- _Required work_
Below are some records; output exactly the lines from the line with "Table 3. Results" to the line with "Table 1: Input", both ends kept, and nothing more.

- _Material to process_

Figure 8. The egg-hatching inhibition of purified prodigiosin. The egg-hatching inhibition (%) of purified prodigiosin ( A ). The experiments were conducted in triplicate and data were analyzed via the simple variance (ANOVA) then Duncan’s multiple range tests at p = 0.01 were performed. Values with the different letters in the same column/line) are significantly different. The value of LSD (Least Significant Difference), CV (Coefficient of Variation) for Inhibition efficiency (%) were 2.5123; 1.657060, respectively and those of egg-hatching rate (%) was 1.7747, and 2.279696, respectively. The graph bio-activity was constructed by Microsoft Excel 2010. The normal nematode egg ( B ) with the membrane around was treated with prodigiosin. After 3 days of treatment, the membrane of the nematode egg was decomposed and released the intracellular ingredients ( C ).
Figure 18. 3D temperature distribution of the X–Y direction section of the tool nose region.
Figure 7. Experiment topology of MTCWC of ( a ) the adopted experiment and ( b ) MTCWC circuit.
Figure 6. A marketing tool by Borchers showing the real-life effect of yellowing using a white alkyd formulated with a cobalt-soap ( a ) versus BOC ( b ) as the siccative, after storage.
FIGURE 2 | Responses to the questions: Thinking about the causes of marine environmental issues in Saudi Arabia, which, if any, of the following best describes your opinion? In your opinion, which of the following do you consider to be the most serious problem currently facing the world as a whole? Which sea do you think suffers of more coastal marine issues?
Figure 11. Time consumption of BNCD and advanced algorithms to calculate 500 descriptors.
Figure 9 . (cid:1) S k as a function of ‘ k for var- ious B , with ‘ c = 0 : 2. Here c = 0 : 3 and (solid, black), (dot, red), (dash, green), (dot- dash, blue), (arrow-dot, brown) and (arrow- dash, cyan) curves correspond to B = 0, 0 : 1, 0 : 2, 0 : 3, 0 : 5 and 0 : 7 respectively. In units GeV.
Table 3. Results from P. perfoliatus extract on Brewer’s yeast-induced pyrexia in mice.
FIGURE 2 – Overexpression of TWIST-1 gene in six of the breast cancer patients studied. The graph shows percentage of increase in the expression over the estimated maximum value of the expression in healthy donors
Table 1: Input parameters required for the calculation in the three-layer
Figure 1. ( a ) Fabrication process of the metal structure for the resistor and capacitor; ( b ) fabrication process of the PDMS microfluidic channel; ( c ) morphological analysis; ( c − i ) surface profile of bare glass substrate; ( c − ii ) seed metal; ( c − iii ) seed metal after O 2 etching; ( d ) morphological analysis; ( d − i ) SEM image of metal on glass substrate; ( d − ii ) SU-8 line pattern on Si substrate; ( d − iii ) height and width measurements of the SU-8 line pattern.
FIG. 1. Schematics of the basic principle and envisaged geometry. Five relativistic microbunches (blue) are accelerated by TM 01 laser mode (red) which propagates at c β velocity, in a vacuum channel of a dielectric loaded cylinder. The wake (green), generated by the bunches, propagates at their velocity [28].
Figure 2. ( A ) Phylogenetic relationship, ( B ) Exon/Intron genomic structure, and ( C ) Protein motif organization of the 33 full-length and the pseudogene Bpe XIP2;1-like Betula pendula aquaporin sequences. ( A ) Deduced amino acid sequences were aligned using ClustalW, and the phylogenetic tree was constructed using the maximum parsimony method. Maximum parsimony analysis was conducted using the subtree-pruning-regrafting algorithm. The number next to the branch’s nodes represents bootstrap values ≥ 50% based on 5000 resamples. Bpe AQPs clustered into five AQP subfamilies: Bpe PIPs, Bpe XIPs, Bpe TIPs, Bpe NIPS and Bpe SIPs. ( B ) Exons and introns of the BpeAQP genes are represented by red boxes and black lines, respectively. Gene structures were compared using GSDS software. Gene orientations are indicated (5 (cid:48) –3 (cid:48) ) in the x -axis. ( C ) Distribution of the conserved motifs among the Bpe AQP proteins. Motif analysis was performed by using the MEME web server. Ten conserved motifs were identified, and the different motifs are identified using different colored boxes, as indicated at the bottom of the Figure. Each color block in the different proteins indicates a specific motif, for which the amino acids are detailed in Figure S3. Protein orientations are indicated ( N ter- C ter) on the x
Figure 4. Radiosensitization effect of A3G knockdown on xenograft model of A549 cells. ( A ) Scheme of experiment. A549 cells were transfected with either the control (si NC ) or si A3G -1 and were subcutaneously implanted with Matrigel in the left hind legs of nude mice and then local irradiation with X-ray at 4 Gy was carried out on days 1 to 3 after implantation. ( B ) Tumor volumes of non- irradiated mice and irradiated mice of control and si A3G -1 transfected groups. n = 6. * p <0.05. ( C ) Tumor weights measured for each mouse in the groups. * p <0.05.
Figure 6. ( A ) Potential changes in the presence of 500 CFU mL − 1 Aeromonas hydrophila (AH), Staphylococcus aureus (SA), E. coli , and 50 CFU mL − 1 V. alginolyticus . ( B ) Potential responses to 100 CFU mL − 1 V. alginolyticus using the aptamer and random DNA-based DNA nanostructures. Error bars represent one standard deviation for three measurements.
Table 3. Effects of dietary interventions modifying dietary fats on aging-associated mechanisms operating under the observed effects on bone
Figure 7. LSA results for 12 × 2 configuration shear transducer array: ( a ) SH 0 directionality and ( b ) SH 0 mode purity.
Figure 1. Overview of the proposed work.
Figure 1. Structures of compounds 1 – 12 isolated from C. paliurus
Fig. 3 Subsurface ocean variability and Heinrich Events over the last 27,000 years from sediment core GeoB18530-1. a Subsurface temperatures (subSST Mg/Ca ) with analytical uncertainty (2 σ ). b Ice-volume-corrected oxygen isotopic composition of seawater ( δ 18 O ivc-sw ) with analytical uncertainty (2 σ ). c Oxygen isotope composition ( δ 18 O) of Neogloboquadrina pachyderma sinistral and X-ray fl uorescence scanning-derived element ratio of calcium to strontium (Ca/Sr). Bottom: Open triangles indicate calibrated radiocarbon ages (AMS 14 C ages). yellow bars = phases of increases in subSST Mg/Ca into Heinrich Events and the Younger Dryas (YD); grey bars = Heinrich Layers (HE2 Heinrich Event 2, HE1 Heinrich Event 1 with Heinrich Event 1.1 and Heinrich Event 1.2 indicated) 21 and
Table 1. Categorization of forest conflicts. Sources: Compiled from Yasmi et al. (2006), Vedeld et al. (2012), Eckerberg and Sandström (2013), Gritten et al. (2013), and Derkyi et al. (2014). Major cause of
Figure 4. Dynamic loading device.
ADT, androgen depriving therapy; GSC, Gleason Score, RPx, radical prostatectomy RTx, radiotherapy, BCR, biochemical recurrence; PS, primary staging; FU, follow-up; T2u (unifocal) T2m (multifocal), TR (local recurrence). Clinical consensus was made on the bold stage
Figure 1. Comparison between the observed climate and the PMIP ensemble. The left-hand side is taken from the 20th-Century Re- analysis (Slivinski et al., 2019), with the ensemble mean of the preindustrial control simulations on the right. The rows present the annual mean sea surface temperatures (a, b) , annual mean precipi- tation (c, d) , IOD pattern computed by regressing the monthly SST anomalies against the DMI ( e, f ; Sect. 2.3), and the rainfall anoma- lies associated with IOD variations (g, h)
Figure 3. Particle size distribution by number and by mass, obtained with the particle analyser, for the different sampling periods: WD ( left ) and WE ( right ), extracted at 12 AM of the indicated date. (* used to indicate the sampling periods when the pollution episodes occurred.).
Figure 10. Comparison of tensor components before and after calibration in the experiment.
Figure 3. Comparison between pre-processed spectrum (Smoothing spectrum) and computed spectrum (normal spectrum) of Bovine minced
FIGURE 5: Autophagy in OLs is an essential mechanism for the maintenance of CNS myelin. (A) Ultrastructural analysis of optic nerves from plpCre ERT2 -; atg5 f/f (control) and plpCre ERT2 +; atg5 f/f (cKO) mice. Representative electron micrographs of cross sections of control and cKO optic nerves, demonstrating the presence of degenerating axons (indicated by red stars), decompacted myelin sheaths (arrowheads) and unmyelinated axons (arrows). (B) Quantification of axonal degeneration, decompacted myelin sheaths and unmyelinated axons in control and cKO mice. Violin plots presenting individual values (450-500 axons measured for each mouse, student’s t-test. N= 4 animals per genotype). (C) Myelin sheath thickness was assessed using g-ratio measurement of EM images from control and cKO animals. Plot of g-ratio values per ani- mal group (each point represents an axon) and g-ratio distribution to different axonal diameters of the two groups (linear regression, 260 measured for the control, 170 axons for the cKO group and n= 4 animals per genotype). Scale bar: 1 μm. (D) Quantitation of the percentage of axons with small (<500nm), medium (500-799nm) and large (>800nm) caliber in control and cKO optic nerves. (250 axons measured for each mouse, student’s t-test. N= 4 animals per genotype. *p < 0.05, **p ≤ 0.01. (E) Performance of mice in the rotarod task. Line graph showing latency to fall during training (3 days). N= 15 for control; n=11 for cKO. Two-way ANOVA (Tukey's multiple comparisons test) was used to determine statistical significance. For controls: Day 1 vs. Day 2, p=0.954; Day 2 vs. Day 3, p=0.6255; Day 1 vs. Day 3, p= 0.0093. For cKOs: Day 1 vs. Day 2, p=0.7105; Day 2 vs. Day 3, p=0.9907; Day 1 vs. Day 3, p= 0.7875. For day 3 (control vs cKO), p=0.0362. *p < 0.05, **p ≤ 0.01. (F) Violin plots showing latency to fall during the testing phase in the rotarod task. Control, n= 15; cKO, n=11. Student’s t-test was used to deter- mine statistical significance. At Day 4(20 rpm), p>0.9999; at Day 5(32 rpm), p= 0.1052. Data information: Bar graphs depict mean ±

- _Problem solution_
Table 3. Results from P. perfoliatus extract on Brewer’s yeast-induced pyrexia in mice.
FIGURE 2 – Overexpression of TWIST-1 gene in six of the breast cancer patients studied. The graph shows percentage of increase in the expression over the estimated maximum value of the expression in healthy donors
Table 1: Input parameters required for the calculation in the three-layer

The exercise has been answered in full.